The daughter of a veteran LAPD sergeant, Yanez reported the car stolen to the Huntington Park police the next day. However, an alert HPPD officer put two-and-two together after seeing news reports of the collision, and contacted Gardena police to report Yanez as a suspect.
Her car was found, complete with shattered windshield, still at the home she shared with her father, less than a mile from the scene of the collision. KNBC-4 later reported she told police she had been drinking before the wreck; if true, fleeing the scene would have given her time to sober up before her arrest.
She was arrested on suspicion of manslaughter, perjury, filing a false police report and felony hit-and-run.
Gardena police initially said her father, Sgt. Arturo Yanez, could face charges if it was shown that he had knowledge of his daughter’s actions or was involved in the attempted cover-up. No such charges were ever filed, though, even though it’s hard to understand how such an experienced officer would be unaware of what was happening under his own roof.

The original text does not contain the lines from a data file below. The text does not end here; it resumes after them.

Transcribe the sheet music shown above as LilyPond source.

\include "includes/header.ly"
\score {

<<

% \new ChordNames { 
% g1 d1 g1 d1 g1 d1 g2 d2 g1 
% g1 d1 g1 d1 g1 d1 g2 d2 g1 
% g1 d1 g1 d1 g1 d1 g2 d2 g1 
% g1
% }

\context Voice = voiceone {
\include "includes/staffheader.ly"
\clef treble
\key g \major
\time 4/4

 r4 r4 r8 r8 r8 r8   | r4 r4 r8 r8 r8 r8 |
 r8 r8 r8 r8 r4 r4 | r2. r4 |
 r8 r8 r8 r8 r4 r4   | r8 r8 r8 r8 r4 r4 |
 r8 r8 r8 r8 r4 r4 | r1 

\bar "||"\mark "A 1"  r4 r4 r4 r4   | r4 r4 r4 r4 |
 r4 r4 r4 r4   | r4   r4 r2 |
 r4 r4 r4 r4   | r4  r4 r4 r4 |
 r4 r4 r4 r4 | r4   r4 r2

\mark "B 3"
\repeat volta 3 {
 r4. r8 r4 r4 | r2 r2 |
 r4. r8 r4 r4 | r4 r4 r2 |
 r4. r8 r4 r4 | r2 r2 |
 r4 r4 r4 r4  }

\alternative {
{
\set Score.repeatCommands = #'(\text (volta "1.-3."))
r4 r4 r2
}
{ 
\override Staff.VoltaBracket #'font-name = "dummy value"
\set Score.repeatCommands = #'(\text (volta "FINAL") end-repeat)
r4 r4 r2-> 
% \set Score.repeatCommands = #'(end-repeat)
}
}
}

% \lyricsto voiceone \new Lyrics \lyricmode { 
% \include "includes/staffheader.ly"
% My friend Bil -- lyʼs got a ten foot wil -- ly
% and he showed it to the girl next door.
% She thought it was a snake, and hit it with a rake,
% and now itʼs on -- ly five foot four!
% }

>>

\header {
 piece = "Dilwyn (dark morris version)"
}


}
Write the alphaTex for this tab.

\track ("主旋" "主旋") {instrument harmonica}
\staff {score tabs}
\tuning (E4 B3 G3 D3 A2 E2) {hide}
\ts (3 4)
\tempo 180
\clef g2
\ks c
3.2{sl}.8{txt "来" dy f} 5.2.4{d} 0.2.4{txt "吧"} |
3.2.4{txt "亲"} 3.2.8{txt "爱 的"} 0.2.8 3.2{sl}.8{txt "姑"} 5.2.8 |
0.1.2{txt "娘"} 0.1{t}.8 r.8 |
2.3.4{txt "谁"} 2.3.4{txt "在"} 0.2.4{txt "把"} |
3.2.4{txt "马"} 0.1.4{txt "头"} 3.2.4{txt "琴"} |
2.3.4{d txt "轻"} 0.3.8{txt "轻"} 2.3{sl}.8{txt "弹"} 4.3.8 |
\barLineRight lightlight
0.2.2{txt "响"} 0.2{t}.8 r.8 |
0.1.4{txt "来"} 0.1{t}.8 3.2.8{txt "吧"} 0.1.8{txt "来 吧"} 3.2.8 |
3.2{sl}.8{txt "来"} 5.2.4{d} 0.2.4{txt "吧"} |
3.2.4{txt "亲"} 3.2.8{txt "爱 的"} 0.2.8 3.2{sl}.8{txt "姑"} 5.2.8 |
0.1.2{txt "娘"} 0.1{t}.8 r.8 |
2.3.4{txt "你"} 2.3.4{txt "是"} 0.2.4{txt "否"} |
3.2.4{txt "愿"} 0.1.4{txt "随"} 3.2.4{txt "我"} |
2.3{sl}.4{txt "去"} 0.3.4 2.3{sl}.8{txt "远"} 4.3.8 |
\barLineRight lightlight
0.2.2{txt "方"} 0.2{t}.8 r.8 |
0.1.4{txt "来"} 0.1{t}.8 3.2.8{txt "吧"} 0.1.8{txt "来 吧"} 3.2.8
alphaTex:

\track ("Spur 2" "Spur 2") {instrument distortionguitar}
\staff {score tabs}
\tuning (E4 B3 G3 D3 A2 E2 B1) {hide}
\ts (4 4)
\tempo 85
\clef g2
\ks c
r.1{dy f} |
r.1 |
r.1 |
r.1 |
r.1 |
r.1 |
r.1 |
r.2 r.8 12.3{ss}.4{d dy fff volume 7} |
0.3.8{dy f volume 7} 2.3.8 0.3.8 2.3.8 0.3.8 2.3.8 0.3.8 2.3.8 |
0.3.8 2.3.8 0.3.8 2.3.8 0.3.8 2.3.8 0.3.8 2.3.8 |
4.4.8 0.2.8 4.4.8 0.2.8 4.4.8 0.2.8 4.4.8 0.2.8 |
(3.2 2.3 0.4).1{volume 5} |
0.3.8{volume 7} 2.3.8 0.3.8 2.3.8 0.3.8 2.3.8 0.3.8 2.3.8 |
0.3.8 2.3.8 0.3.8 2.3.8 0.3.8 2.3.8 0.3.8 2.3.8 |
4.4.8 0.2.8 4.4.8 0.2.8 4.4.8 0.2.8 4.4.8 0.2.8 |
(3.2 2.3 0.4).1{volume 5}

There were also reports that he could face an internal investigation with the LAPD; however, such investigations are considered personnel matters, and the results are unlikely to ever be made public.
Today, the LA District Attorney’s office announced (pdf) that Vanessa Yanez had changed her plea to no contest on three counts — a felony charge of leaving the scene of an accident, felony perjury, and misdemeanor vehicular manslaughter. She is expected to be sentenced to two years in state prison on September 25th.
The sentence seems light under the circumstances, suggesting she accepted a plea deal in exchange for a lighter sentence, as usually happens in traffic cases.
However, light sentences do little to stem the epidemic of hit-and-runs. And her sentence would have undoubtedly been much stiffer if it could have been shown that she was under the influence when she hit Dotson.
Which is just one more reason why the penalty for hit-and-run should be stiffened to match the penalties for drunk driving and remove the incentive for intoxicated drivers to flee the scene.
Correction: This story initially said Yanez had pled guilty; it has been amended to reflect her actual plea of no contest.